PDF editor, correcting OCR

SlickSlack · January 15, 2022, 6:58pm

There would appear to be much experience on here with the various PDF manipulation tools.
I was recently given access to some hurriedly done photoscans of a very hard to find book 15 years out of print. I don’t intend to distribute the results of my work publicly but do intend to share it with a few people with similar interests. It’s a cookbook for a restaurant that no longer exists except in the memories of all the people that ate there.

The photo-scans were done a little haphazardly so it required lots of de-skewing and cropping/stamping out fingertips most of which I have accomplished in Photoshop. I’ve got it to the point where it’s readable as a 104 page PDF, but the skew another distortions are never completely gone.

I’ve run OCR on it a few different ways (Devonthink, Acrobat, QuickScan) and they’re all quite far off, especially on the worst quality pages.

My Question:
What are the options to edit the OCR’ed text without getting into changing how the scans look? I was aiming for just having an accurate and searchable text layer for each page but Acrobat leads one down the road of editing all the graphics and text blocks. DT doesn’t really give you access to the OCR text layer.
Hope this isn’t too far off topic.

Blanc · January 15, 2022, 7:05pm

Does this document on editing & correcting OCR in Acrobat DC help?

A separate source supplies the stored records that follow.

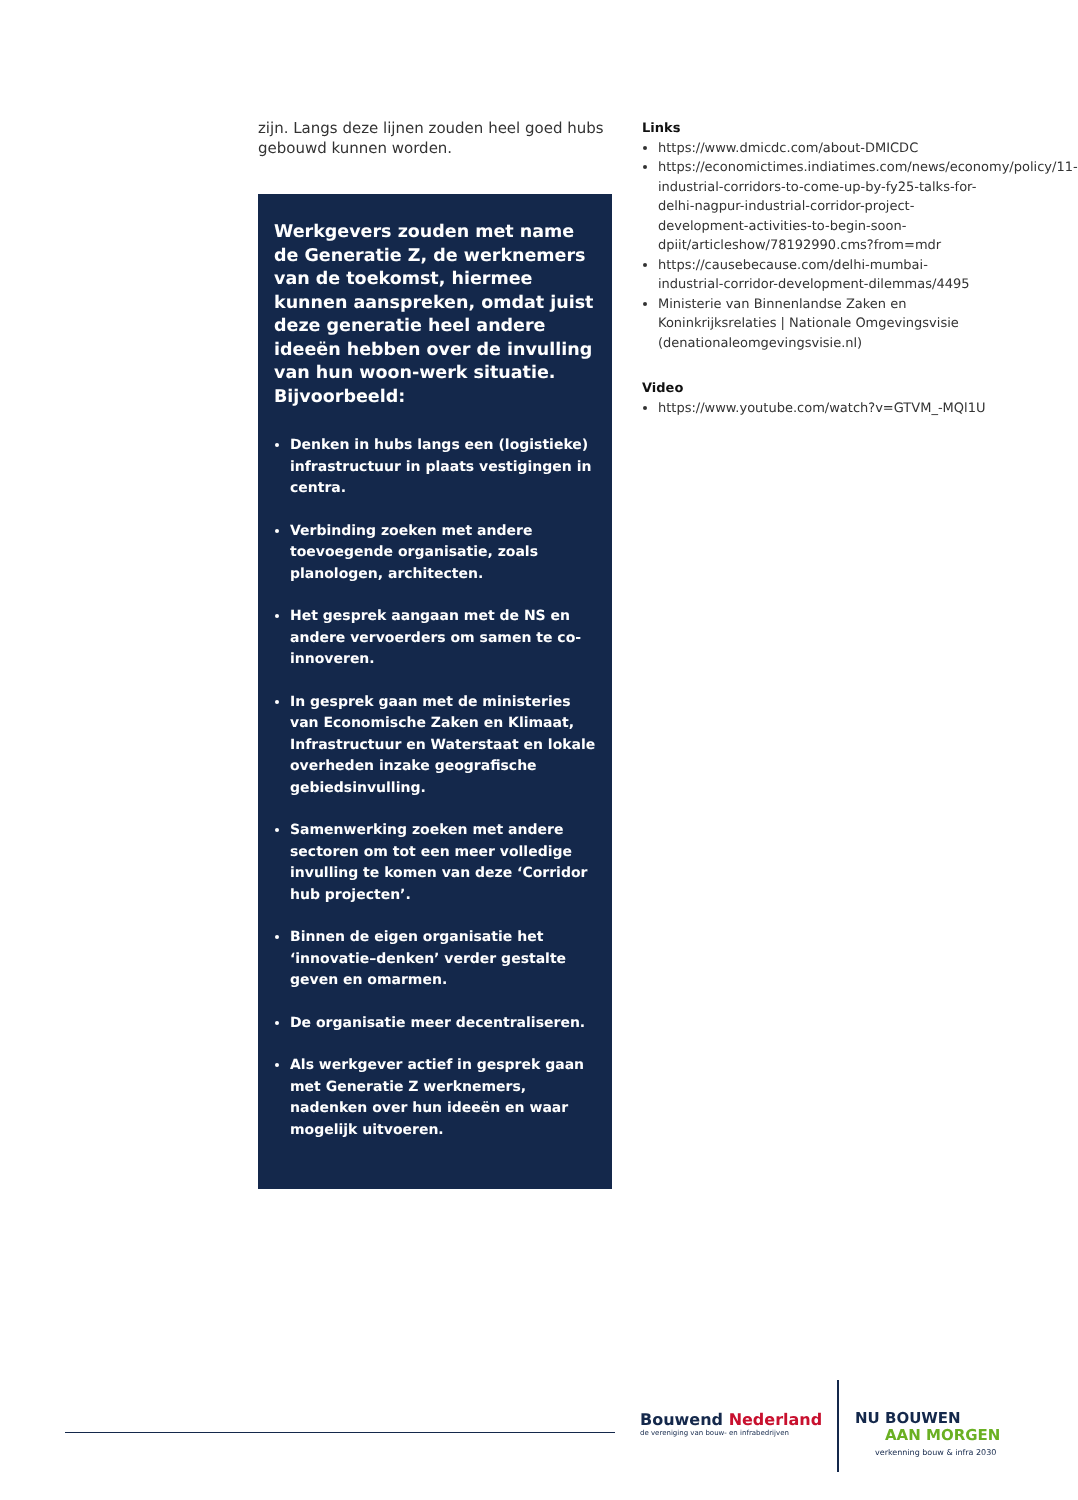zijn. Langs deze lijnen zouden heel goed hubs gebouwd kunnen worden.
Werkgevers zouden met name de Generatie Z, de werknemers van de toekomst, hiermee kunnen aanspreken, omdat juist deze generatie heel andere ideeën hebben over de invulling van hun woon-werk situatie. Bijvoorbeeld:
Denken in hubs langs een (logistieke) infrastructuur in plaats vestigingen in centra.
Verbinding zoeken met andere toevoegende organisatie, zoals planologen, architecten.
Het gesprek aangaan met de NS en andere vervoerders om samen te co-innoveren.
In gesprek gaan met de ministeries van Economische Zaken en Klimaat, Infrastructuur en Waterstaat en lokale overheden inzake geografische gebiedsinvulling.
Samenwerking zoeken met andere sectoren om tot een meer volledige invulling te komen van deze ‘Corridor hub projecten’.
Binnen de eigen organisatie het ‘innovatie–denken’ verder gestalte geven en omarmen.
De organisatie meer decentraliseren.
Als werkgever actief in gesprek gaan met Generatie Z werknemers, nadenken over hun ideeën en waar mogelijk uitvoeren.
Links
https://www.dmicdc.com/about-DMICDC
https://economictimes.indiatimes.com/news/economy/policy/11-industrial-corridors-to-come-up-by-fy25-talks-for-delhi-nagpur-industrial-corridor-project-development-activities-to-begin-soon-dpiit/articleshow/78192990.cms?from=mdr
https://causebecause.com/delhi-mumbai-industrial-corridor-development-dilemmas/4495
Ministerie van Binnenlandse Zaken en Koninkrijksrelaties | Nationale Omgevingsvisie (denationaleomgevingsvisie.nl)
Video
https://www.youtube.com/watch?v=GTVM_-MQl1U
Bouwend Nederland
de vereniging van bouw- en infrabedrijven
NU BOUWEN
AAN MORGEN
verkenning bouw & infra 2030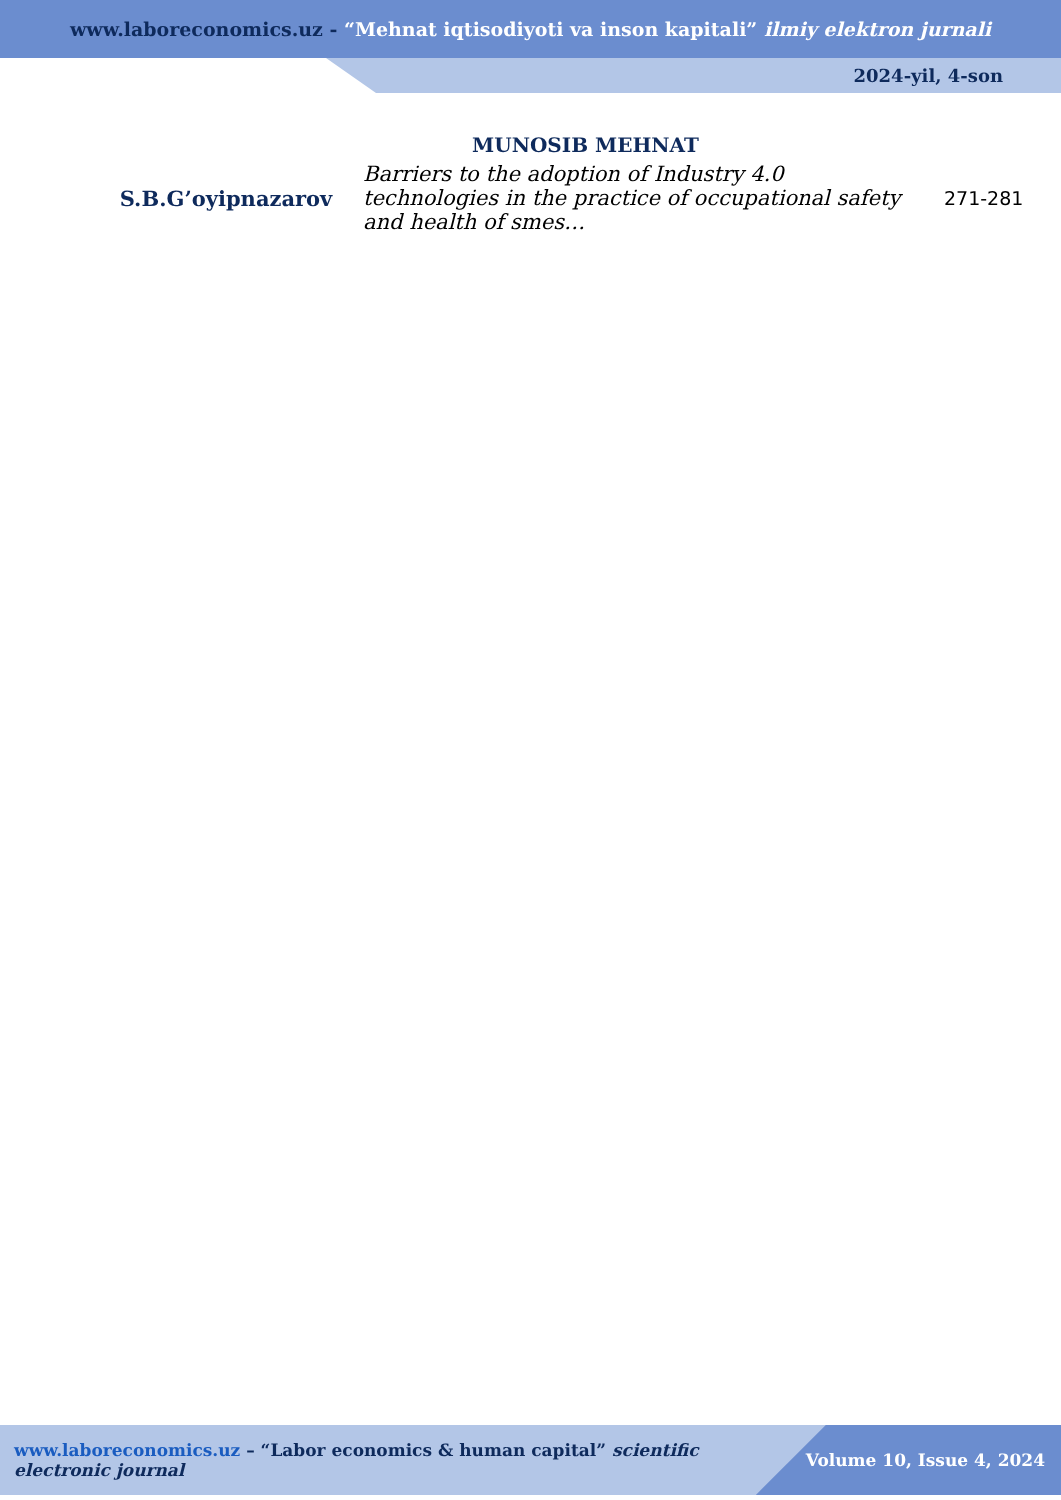www.laboreconomics.uz - “Mehnat iqtisodiyoti va inson kapitali” ilmiy elektron jurnali
2024-yil, 4-son
MUNOSIB MEHNAT
| S.B.G’oyipnazarov | Barriers to the adoption of Industry 4.0 technologies in the practice of occupational safety and health of smes… | 271-281 |
www.laboreconomics.uz – “Labor economics & human capital” scientific electronic journal
Volume 10, Issue 4, 2024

mbbntu · January 15, 2022, 7:08pm

In the past, I always got the best OCR from PDFpen Pro: https://pdfpen.com/pdfpenpro/.

I haven’t tested it against others for some years now, so the situation may have changed. However, it might be worth trying.

SlickSlack · January 15, 2022, 8:01pm

Thanks!
That doc is far better than anything I came up with on the Adobe site. Acrobat really comes across as a distant relative of the rest of the Adobe suite when it comes to UX and overall feel. Support is also much harder to get results from.

Acrobat still fights you if you just want to say “look I know your OCR can’t figure out this distorted image, let me just type it out for you, using my flawed human eyes and brain and we can all go home faster”

I think I’ve used up my free trial of PDFPen on another project. This one project is sort of a one-off so I don’t think I’ll be going down that road. Thanks though.

Blanc · January 15, 2022, 8:13pm

Period. I hate it, but have found nothing else which can get everything done I need.

mbbntu · January 15, 2022, 8:14pm

Just so you know, PDFpen is no longer with Smile Software. It was bought by another company. It may be that you can get a trial version again.